EXERCISE INSTRUCTIONS
Reproduce verbatim the stretch of records from the line containing "Would you mind" through the line containing "dist [-0.012156, 0.000181]", both ends included, and output only those lines.

GIVEN INFORMATION
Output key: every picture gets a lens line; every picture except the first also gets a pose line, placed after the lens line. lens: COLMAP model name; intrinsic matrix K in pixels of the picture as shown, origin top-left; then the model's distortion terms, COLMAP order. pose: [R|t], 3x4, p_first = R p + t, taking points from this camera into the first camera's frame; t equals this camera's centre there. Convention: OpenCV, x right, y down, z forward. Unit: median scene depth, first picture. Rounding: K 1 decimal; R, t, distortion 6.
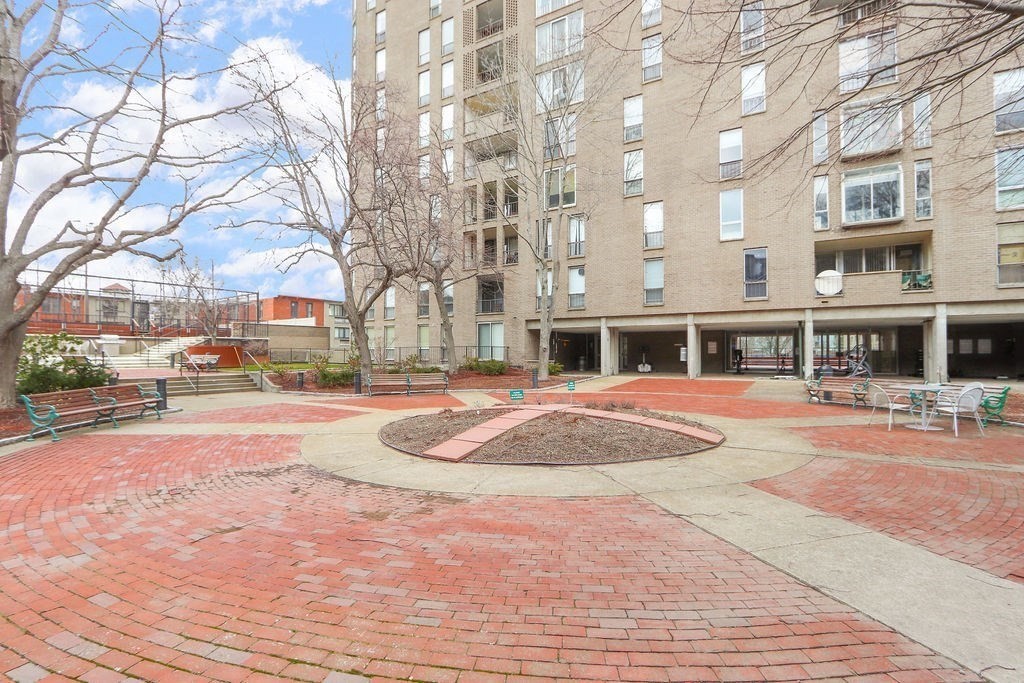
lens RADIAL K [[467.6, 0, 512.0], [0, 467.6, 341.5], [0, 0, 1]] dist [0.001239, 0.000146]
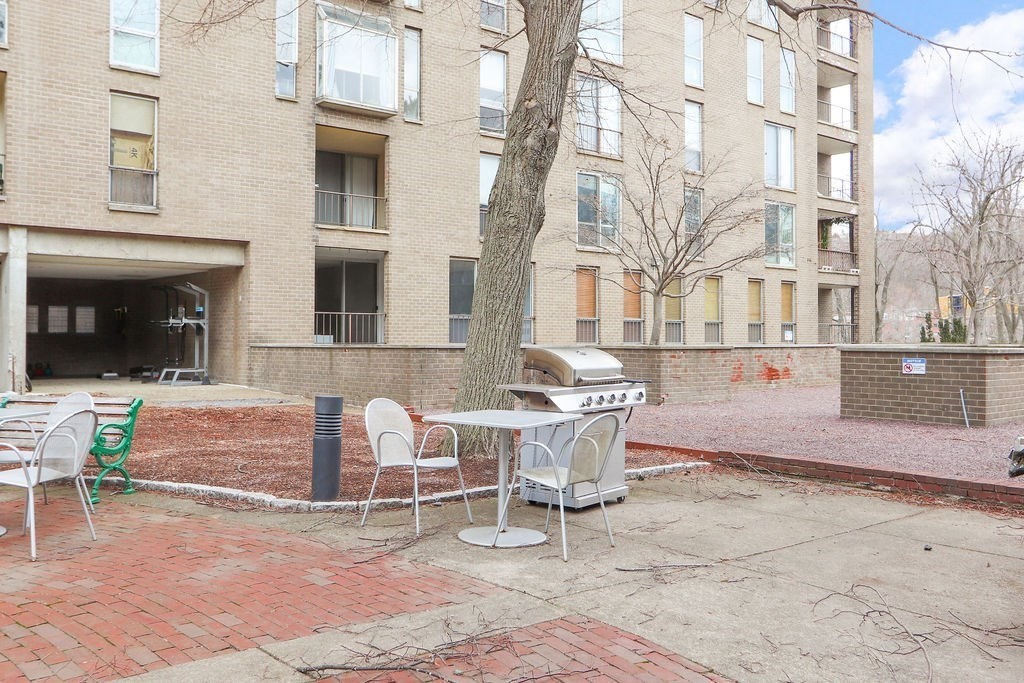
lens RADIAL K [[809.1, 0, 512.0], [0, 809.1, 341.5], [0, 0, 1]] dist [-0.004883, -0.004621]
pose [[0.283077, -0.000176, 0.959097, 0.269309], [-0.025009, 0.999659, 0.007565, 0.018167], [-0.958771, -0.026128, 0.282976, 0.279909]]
...
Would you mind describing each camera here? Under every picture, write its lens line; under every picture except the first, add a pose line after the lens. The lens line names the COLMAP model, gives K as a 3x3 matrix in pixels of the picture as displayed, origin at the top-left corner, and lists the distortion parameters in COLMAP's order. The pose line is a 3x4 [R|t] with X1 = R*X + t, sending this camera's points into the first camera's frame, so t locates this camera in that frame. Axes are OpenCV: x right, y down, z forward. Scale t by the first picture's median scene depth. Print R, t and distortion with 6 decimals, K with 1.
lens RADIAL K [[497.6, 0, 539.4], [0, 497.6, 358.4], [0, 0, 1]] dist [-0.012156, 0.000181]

RESULT
Would you mind describing each camera here? Under every picture, write its lens line; under every picture except the first, add a pose line after the lens. The lens line names the COLMAP model, gives K as a 3x3 matrix in pixels of the picture as displayed, origin at the top-left corner, and lists the distortion parameters in COLMAP's order. The pose line is a 3x4 [R|t] with X1 = R*X + t, sending this camera's points into the first camera's frame, so t locates this camera in that frame. Axes are OpenCV: x right, y down, z forward. Scale t by the first picture's median scene depth. Print R, t and distortion with 6 decimals, K with 1.
lens RADIAL K [[497.6, 0, 539.4], [0, 497.6, 358.4], [0, 0, 1]] dist [-0.012156, 0.000181]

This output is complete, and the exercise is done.